_EXERCISE REQUIREMENTS:_
Working from the entries below, count every line that includes the word "higher". Return the figure alone.
────────
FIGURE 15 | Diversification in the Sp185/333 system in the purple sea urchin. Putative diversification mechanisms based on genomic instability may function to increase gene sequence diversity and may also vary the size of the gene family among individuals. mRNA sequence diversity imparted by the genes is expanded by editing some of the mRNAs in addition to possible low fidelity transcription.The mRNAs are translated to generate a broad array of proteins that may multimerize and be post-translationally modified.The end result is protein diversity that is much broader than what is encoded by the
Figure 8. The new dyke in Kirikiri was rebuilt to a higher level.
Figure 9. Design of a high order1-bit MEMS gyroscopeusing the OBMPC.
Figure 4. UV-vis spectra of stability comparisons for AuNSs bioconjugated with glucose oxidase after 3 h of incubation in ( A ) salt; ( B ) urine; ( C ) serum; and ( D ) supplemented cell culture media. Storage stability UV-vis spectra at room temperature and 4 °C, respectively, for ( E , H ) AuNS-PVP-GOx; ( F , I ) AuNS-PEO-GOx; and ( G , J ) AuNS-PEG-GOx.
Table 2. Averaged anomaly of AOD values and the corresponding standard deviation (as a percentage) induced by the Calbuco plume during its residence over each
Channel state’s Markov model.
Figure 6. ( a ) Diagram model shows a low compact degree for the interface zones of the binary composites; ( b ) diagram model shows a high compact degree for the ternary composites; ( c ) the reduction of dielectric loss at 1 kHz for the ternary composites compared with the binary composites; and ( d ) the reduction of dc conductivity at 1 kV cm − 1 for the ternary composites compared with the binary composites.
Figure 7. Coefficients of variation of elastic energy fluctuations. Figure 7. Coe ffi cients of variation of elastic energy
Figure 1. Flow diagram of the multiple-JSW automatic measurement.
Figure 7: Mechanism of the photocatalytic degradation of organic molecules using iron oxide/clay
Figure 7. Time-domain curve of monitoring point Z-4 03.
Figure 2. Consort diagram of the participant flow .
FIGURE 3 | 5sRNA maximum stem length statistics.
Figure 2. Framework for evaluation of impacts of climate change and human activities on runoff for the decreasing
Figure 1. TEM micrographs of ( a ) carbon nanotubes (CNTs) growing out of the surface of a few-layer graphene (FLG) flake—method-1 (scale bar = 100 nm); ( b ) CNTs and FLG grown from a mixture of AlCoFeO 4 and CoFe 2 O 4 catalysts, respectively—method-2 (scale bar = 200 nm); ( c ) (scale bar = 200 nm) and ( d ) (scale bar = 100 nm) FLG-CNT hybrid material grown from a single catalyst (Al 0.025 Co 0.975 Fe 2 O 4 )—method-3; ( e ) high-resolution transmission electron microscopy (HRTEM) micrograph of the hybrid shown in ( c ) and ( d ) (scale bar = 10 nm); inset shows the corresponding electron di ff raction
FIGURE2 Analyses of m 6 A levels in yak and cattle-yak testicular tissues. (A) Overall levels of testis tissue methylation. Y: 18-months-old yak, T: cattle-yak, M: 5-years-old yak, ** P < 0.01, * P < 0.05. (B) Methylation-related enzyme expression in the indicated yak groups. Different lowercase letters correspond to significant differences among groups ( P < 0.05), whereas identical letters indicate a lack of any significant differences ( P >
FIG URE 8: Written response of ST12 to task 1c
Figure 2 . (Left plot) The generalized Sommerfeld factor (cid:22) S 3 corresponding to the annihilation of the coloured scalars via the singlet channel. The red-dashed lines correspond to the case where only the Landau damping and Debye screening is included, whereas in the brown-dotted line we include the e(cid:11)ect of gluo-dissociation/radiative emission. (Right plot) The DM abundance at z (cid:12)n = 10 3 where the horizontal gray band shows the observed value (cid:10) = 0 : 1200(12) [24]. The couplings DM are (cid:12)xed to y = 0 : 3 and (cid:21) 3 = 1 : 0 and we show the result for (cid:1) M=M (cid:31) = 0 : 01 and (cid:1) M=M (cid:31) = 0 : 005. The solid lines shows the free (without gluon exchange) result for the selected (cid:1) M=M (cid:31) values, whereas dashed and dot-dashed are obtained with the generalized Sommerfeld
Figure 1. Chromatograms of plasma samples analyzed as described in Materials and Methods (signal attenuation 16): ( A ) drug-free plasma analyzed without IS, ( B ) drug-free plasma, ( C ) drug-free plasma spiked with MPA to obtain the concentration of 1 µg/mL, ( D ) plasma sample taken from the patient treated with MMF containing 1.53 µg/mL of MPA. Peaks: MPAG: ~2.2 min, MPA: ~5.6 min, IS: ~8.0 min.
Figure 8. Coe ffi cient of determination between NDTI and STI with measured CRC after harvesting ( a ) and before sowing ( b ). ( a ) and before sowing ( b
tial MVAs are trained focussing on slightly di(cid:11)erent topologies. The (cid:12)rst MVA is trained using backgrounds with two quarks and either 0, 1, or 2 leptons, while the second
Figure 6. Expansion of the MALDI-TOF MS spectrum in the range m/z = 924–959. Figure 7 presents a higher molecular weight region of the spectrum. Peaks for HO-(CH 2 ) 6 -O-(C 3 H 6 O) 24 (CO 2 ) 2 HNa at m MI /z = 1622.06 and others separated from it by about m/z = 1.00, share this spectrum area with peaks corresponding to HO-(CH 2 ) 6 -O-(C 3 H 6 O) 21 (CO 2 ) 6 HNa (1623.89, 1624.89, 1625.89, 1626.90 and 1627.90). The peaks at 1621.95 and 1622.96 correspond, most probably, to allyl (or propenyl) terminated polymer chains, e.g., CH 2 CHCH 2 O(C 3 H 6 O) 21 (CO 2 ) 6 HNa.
────────
_RESPONSE TO THE TASK:_
2